<<<<

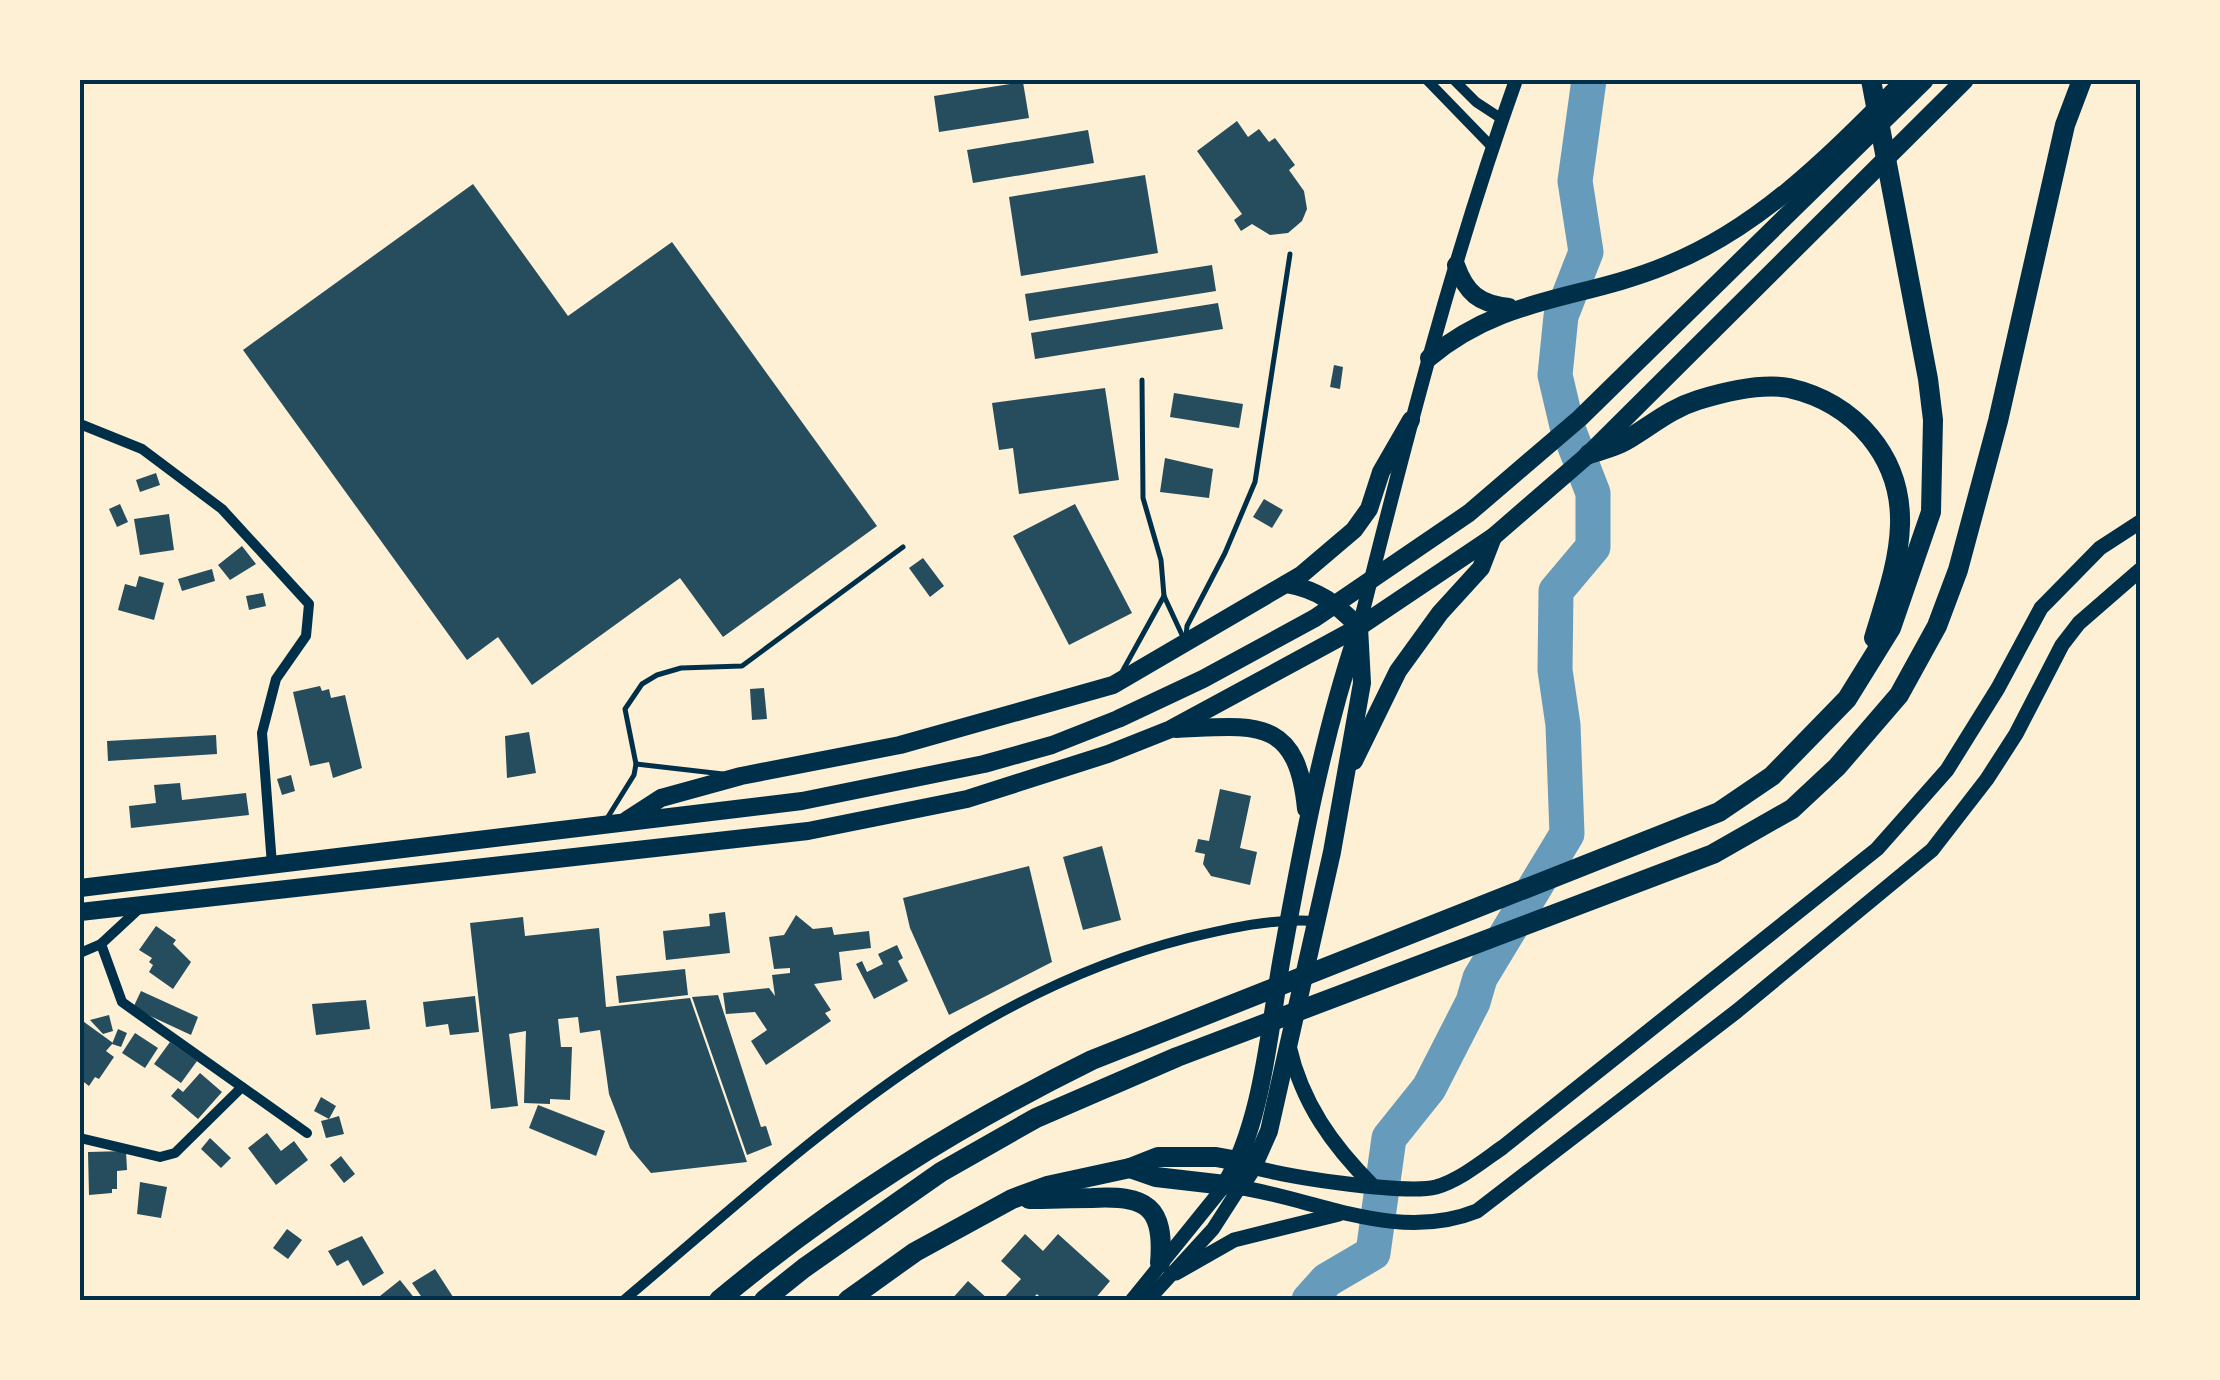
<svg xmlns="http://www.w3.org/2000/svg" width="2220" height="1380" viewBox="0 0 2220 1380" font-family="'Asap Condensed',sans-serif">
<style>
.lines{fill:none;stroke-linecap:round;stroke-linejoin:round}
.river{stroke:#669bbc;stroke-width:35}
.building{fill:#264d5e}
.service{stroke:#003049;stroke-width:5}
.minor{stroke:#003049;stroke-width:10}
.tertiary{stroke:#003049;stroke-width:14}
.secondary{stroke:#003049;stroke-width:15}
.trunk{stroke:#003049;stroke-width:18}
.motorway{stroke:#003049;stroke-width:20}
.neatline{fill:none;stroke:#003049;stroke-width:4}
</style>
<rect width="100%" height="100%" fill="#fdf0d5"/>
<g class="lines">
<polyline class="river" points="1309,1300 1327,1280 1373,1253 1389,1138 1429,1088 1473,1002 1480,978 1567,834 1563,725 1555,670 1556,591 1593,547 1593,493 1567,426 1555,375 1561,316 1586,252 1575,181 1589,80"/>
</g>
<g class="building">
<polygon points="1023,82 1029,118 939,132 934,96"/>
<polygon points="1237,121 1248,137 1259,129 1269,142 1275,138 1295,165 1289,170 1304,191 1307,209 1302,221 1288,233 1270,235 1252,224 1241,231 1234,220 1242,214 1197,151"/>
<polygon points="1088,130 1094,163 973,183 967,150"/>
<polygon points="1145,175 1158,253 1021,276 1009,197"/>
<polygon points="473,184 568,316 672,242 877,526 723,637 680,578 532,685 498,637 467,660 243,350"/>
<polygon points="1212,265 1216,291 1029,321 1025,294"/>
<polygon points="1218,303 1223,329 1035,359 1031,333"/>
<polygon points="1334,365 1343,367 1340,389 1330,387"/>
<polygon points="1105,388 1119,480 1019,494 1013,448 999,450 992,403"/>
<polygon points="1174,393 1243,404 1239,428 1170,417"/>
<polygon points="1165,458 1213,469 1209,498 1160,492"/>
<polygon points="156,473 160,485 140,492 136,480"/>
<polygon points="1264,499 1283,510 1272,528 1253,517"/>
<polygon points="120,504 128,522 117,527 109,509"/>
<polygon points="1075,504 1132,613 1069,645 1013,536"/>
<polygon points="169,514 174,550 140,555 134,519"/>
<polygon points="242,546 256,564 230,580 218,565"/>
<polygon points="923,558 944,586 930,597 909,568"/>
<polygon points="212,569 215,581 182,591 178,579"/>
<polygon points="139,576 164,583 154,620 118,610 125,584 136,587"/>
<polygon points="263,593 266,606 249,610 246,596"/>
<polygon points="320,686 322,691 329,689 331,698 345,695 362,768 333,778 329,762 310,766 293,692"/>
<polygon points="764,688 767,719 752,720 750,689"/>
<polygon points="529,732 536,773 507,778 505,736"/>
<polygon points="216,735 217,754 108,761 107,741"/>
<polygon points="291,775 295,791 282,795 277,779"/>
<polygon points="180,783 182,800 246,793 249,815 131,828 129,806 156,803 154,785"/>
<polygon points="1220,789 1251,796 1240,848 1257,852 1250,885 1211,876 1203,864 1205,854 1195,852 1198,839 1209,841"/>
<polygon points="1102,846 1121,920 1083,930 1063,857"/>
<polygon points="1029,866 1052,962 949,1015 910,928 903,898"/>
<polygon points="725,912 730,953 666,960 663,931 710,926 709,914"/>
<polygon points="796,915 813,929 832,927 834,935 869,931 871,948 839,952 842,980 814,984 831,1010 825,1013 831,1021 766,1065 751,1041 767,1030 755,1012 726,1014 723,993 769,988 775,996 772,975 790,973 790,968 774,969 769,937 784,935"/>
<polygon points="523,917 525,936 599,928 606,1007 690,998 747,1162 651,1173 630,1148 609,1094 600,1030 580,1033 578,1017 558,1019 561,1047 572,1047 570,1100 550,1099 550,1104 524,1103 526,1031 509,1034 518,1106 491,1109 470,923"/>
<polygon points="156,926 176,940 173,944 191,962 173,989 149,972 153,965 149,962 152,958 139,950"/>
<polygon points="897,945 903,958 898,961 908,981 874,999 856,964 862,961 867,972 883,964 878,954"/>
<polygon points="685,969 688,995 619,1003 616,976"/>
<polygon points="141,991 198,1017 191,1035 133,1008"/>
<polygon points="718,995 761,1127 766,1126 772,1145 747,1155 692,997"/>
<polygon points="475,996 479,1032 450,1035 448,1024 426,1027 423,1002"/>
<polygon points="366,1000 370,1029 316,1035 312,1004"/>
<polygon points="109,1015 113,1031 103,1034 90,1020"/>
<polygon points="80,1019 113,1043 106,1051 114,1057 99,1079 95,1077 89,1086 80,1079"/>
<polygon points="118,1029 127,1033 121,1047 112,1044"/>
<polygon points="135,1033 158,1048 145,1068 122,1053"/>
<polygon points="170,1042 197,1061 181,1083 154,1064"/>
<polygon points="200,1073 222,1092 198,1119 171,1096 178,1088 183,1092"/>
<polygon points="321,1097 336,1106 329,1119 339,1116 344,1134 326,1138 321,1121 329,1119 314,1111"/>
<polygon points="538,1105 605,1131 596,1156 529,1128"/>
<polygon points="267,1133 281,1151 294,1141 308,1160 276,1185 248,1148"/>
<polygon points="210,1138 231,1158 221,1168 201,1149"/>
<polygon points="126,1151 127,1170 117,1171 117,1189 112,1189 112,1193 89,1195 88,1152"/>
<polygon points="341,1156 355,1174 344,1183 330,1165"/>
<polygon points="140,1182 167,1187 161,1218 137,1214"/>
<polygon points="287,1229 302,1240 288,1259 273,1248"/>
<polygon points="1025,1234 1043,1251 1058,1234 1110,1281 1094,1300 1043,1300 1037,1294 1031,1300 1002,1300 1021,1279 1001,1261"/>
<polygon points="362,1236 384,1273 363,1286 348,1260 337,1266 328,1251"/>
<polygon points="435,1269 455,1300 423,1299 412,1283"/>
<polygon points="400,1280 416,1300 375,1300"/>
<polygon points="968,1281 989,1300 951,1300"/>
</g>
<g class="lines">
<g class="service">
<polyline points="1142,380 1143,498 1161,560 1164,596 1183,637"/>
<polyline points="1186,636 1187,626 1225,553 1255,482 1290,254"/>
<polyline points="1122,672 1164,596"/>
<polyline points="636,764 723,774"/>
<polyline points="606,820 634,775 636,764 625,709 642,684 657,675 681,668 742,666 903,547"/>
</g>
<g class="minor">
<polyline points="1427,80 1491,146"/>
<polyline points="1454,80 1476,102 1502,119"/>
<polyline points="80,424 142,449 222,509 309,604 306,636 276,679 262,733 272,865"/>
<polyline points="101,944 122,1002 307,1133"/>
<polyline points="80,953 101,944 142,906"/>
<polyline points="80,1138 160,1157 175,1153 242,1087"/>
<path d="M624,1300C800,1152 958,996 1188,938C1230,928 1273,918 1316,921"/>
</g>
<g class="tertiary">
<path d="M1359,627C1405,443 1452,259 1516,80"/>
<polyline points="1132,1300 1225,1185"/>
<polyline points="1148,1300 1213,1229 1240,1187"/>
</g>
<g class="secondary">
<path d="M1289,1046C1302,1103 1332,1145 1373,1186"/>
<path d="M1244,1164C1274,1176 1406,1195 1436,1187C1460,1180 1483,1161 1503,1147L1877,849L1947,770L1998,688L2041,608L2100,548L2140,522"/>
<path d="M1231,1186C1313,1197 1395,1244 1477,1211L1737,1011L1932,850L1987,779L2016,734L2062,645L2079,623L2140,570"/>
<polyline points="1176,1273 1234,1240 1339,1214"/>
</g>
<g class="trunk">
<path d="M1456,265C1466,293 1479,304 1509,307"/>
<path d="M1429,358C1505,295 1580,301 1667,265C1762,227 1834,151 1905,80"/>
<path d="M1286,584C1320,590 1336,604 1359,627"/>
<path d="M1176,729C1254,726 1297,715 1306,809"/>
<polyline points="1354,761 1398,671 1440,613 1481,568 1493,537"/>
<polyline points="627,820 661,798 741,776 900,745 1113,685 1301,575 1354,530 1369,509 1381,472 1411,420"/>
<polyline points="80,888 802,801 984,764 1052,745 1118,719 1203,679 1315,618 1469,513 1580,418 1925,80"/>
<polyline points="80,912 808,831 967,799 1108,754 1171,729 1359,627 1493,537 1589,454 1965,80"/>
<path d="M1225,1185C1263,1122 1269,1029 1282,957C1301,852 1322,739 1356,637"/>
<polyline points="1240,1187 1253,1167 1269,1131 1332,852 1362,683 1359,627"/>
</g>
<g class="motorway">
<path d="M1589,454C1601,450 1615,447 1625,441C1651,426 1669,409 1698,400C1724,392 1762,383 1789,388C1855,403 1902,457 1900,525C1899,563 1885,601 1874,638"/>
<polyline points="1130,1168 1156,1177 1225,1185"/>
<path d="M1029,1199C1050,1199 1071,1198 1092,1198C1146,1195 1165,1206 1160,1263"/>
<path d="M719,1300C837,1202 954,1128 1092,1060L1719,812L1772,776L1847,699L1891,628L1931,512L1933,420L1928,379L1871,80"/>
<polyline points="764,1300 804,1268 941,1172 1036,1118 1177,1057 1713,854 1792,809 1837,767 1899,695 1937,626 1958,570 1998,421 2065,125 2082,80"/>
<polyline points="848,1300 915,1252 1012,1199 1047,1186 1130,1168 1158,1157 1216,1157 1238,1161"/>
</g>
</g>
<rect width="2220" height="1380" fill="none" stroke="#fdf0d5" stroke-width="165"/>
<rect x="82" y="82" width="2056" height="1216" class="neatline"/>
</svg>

>>>>

Work to complete: Say how many lines in the records hold the word "fill", giving the number by itself.

Solution below: 5